Reported by Cointelegraph, Ethereum co-founder Vitalik Buterin has proposed a new Ethereum improvement protocol, EIP-7706, focused on a new gas model for transaction call data.

Ethereum-based transactions currently have two types of gas fees: one for transaction execution, which covers the computational effort required to perform a transaction, and one for storage, which is the cost of storing data in “blobs.”

Buterin’s EIP-7706 proposes a third form of gas exclusively for call data — the portion of an Ethereum transaction containing key data transmitted to smart contracts.

This means the Ethereum blockchain will allocate a unique charge to data transferred during transactions, separate from the costs of executing contract code or storing data.

The new gas model will add a transaction type that provides max_basefee and priority_fee as a vector, providing values for execution gas, blob gas and call data gas.

At present, the base fee adjustment uses separate mechanisms for the transaction execution cost and data storage in the form of blobs.

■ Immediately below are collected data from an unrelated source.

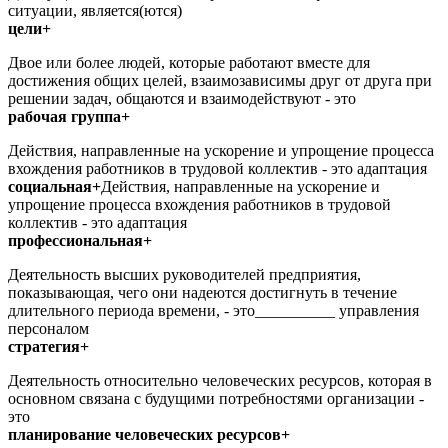
ситуации, является(ются)
цели+
Двое или более людей, которые работают вместе для
достижения общих целей, взаимозависимы друг от друга при
решении задач, общаются и взаимодействуют - это
рабочая группа+
Действия, направленные на ускорение и упрощение процесса
вхождения работников в трудовой коллектив - это адаптация
социальная+
Действия, направленные на ускорение и
упрощение процесса вхождения работников в трудовой
коллектив - это адаптация
профессиональная+
Деятельность высших руководителей предприятия,
показывающая, чего они надеются достигнуть в течение
длительного периода времени, - это__________ управления
персоналом
стратегия+
Деятельность относительно человеческих ресурсов, которая в
основном связана с будущими потребностями организации -
это
планирование человеческих ресурсов+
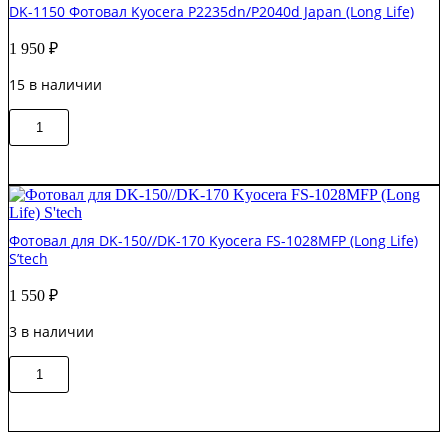
DK-1150 Фотовал Kyocera P2235dn/P2040d Japan (Long Life)
Enterprise
M553x
1 950
₽
B5L26A
15 в наличии
Количество
В корзину
товара
DK-
1150
Фотовал
Kyocera
P2235dn/P2040d
Фотовал для DK-150//DK-170 Kyocera FS-1028MFP (Long Life)
Japan
S’tech
(Long
Life)
1 550
₽
3 в наличии
Количество
В корзину
товара
Фотовал
для
DK-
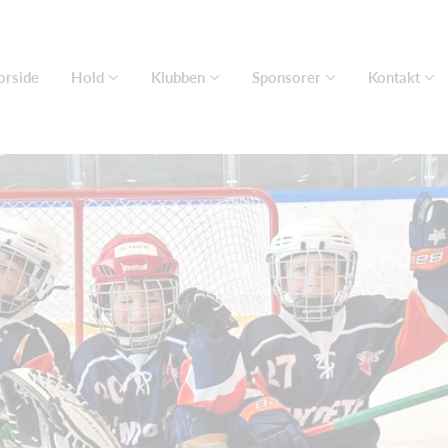
orside
Hold
Klubben
Sponsorer
Kontakt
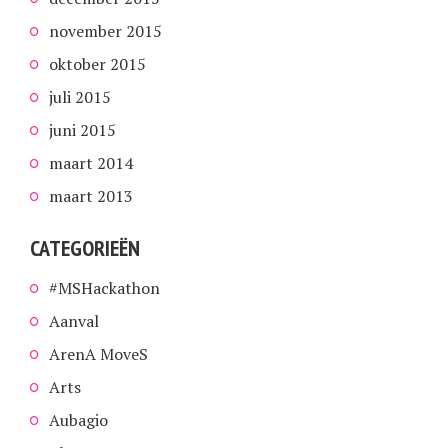
november 2015
oktober 2015
juli 2015
juni 2015
maart 2014
maart 2013
CATEGORIEËN
#MSHackathon
Aanval
ArenA MoveS
Arts
Aubagio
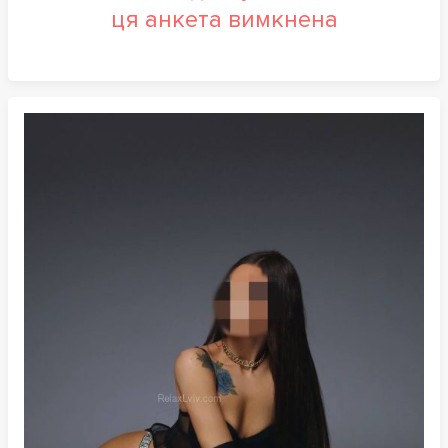
ця анкета вимкнена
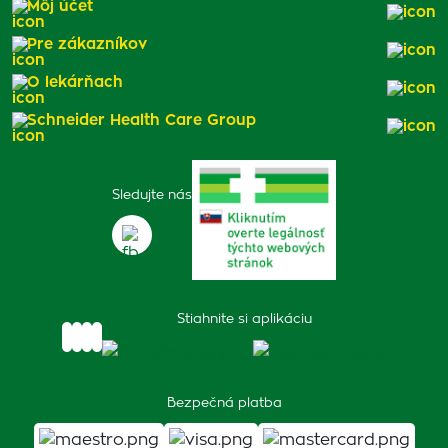
Môj účet
Pre zákazníkov
O lekárňach
Schneider Health Care Group
Sledujte nás
Stiahnite si aplikáciu
Bezpečná platba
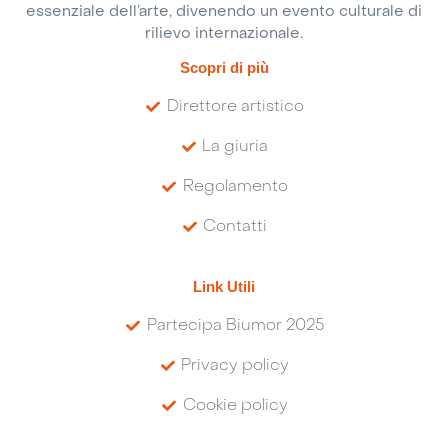
essenziale dell’arte, divenendo un evento culturale di
rilievo internazionale.
Scopri di più
Direttore artistico
La giuria
Regolamento
Contatti
Link Utili
Partecipa Biumor 2025
Privacy policy
Cookie policy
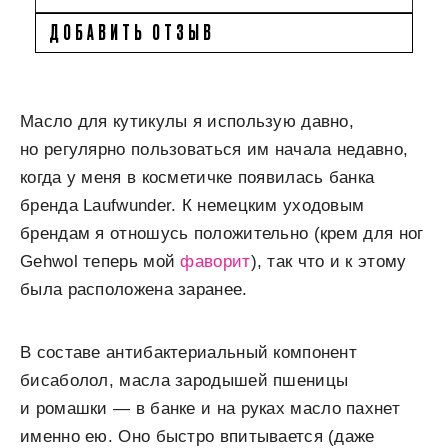
ДОБАВИТЬ ОТЗЫВ
Масло для кутикулы я использую давно,
но регулярно пользоваться им начала недавно,
когда у меня в косметичке появилась банка
бренда Laufwunder. К немецким уходовым
брендам я отношусь положительно (крем для ног
Gehwol теперь мой
фаворит
), так что и к этому
была расположена заранее.
В составе антибактериальный компонент
бисаболол, масла зародышей пшеницы
и ромашки — в банке и на руках масло пахнет
именно ею. Оно быстро впитывается (даже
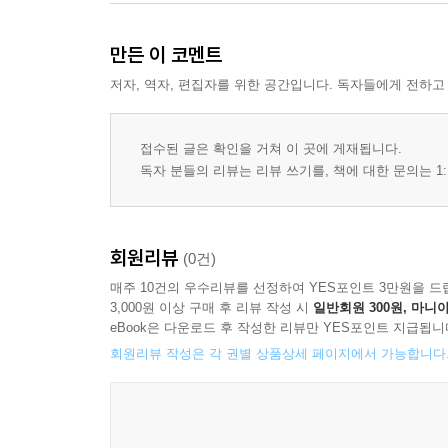
만든 이 코멘트
저자, 역자, 편집자를 위한 공간입니다. 독자들에게 전하고
접수된 글은 확인을 거쳐 이 곳에 게재됩니다.
독자 분들의 리뷰는 리뷰 쓰기를, 책에 대한 문의는 1:
회원리뷰
(0건)
매주 10건의 우수리뷰를 선정하여 YES포인트 3만원을 드
3,000원 이상 구매 후 리뷰 작성 시
일반회원 300원, 마니아
eBook은 다운로드 후 작성한 리뷰만 YES포인트 지급됩니
회원리뷰 작성은 각 권별 상품상세 페이지에서 가능합니다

However, Buterin suggested that with the introduction of a third type of gas fee, the Ethereum network should adopt a common approach for all three types of gas fees.

The move aims to reduce the transaction costs associated with data-heavy transactions that are not necessarily computationally intensive. If the proposal is accepted, the Ethereum network will be responsible for setting the call data costs independently of other costs.

Buterin recommended managing all three forms of gas via a dynamic model that modifies fees simultaneously.

Buterin suggested that by implementing a separate gas fee for call data, The “theoretical max call data size of a block would be greatly reduced, while basic economic analysis suggests that on average, call data would become considerably cheaper.”

The Ethereum network has struggled with gas fee issues for years despite the primary motivation of moving from a proof-of-work consensus mechanism to proof-of-stake being more scalability and lower costs.

However, the changes haven’t improved the network’s scalability as promised, with subsequent EIPs aiding the network.